(Data entries)
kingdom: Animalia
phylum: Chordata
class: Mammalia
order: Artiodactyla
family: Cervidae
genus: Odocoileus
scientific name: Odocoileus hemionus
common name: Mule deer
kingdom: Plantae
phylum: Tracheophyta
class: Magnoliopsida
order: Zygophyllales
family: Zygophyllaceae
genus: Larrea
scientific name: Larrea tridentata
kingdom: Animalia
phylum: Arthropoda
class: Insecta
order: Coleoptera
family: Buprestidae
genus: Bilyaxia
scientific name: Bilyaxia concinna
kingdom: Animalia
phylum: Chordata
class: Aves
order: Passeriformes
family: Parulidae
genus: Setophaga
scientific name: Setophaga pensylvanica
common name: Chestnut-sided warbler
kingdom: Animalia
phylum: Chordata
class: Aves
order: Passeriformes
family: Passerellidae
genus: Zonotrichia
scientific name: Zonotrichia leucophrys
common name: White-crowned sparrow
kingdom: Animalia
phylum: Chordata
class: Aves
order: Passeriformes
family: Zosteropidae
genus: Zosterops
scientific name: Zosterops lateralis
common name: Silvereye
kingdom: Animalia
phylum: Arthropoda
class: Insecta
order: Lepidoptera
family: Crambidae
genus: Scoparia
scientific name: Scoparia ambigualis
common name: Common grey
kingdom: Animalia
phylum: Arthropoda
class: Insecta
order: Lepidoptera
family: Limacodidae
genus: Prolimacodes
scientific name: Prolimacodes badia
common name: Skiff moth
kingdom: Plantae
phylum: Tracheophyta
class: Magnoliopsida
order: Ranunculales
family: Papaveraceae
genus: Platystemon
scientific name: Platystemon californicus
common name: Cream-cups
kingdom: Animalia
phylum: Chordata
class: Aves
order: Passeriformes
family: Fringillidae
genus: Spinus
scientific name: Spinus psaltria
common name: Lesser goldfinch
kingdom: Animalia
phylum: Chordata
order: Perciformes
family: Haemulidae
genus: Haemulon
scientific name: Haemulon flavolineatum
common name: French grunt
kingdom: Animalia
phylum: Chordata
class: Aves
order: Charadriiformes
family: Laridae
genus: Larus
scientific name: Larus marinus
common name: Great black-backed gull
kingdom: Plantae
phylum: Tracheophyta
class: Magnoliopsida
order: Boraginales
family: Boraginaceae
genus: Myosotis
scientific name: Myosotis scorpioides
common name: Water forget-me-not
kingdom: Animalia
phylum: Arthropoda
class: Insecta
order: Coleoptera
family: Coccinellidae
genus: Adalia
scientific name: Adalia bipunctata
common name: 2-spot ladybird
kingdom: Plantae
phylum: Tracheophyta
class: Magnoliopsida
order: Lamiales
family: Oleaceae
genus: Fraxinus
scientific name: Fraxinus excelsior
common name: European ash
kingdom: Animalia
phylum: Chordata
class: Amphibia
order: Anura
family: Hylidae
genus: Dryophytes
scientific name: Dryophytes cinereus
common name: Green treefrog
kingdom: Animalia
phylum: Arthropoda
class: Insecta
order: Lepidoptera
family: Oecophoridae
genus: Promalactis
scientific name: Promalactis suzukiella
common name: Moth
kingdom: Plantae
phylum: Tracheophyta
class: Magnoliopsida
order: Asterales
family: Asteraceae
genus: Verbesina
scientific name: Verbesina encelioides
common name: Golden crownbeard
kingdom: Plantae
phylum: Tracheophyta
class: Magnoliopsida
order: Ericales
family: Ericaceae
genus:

**TO BE DONE**
Update the data above so that every "common name" reads "vernacular name", and leave everything else as it is.

**REPLY**
kingdom: Animalia
phylum: Chordata
class: Mammalia
order: Artiodactyla
family: Cervidae
genus: Odocoileus
scientific name: Odocoileus hemionus
vernacular name: Mule deer
kingdom: Plantae
phylum: Tracheophyta
class: Magnoliopsida
order: Zygophyllales
family: Zygophyllaceae
genus: Larrea
scientific name: Larrea tridentata
kingdom: Animalia
phylum: Arthropoda
class: Insecta
order: Coleoptera
family: Buprestidae
genus: Bilyaxia
scientific name: Bilyaxia concinna
kingdom: Animalia
phylum: Chordata
class: Aves
order: Passeriformes
family: Parulidae
genus: Setophaga
scientific name: Setophaga pensylvanica
vernacular name: Chestnut-sided warbler
kingdom: Animalia
phylum: Chordata
class: Aves
order: Passeriformes
family: Passerellidae
genus: Zonotrichia
scientific name: Zonotrichia leucophrys
vernacular name: White-crowned sparrow
kingdom: Animalia
phylum: Chordata
class: Aves
order: Passeriformes
family: Zosteropidae
genus: Zosterops
scientific name: Zosterops lateralis
vernacular name: Silvereye
kingdom: Animalia
phylum: Arthropoda
class: Insecta
order: Lepidoptera
family: Crambidae
genus: Scoparia
scientific name: Scoparia ambigualis
vernacular name: Common grey
kingdom: Animalia
phylum: Arthropoda
class: Insecta
order: Lepidoptera
family: Limacodidae
genus: Prolimacodes
scientific name: Prolimacodes badia
vernacular name: Skiff moth
kingdom: Plantae
phylum: Tracheophyta
class: Magnoliopsida
order: Ranunculales
family: Papaveraceae
genus: Platystemon
scientific name: Platystemon californicus
vernacular name: Cream-cups
kingdom: Animalia
phylum: Chordata
class: Aves
order: Passeriformes
family: Fringillidae
genus: Spinus
scientific name: Spinus psaltria
vernacular name: Lesser goldfinch
kingdom: Animalia
phylum: Chordata
order: Perciformes
family: Haemulidae
genus: Haemulon
scientific name: Haemulon flavolineatum
vernacular name: French grunt
kingdom: Animalia
phylum: Chordata
class: Aves
order: Charadriiformes
family: Laridae
genus: Larus
scientific name: Larus marinus
vernacular name: Great black-backed gull
kingdom: Plantae
phylum: Tracheophyta
class: Magnoliopsida
order: Boraginales
family: Boraginaceae
genus: Myosotis
scientific name: Myosotis scorpioides
vernacular name: Water forget-me-not
kingdom: Animalia
phylum: Arthropoda
class: Insecta
order: Coleoptera
family: Coccinellidae
genus: Adalia
scientific name: Adalia bipunctata
vernacular name: 2-spot ladybird
kingdom: Plantae
phylum: Tracheophyta
class: Magnoliopsida
order: Lamiales
family: Oleaceae
genus: Fraxinus
scientific name: Fraxinus excelsior
vernacular name: European ash
kingdom: Animalia
phylum: Chordata
class: Amphibia
order: Anura
family: Hylidae
genus: Dryophytes
scientific name: Dryophytes cinereus
vernacular name: Green treefrog
kingdom: Animalia
phylum: Arthropoda
class: Insecta
order: Lepidoptera
family: Oecophoridae
genus: Promalactis
scientific name: Promalactis suzukiella
vernacular name: Moth
kingdom: Plantae
phylum: Tracheophyta
class: Magnoliopsida
order: Asterales
family: Asteraceae
genus: Verbesina
scientific name: Verbesina encelioides
vernacular name: Golden crownbeard
kingdom: Plantae
phylum: Tracheophyta
class: Magnoliopsida
order: Ericales
family: Ericaceae
genus:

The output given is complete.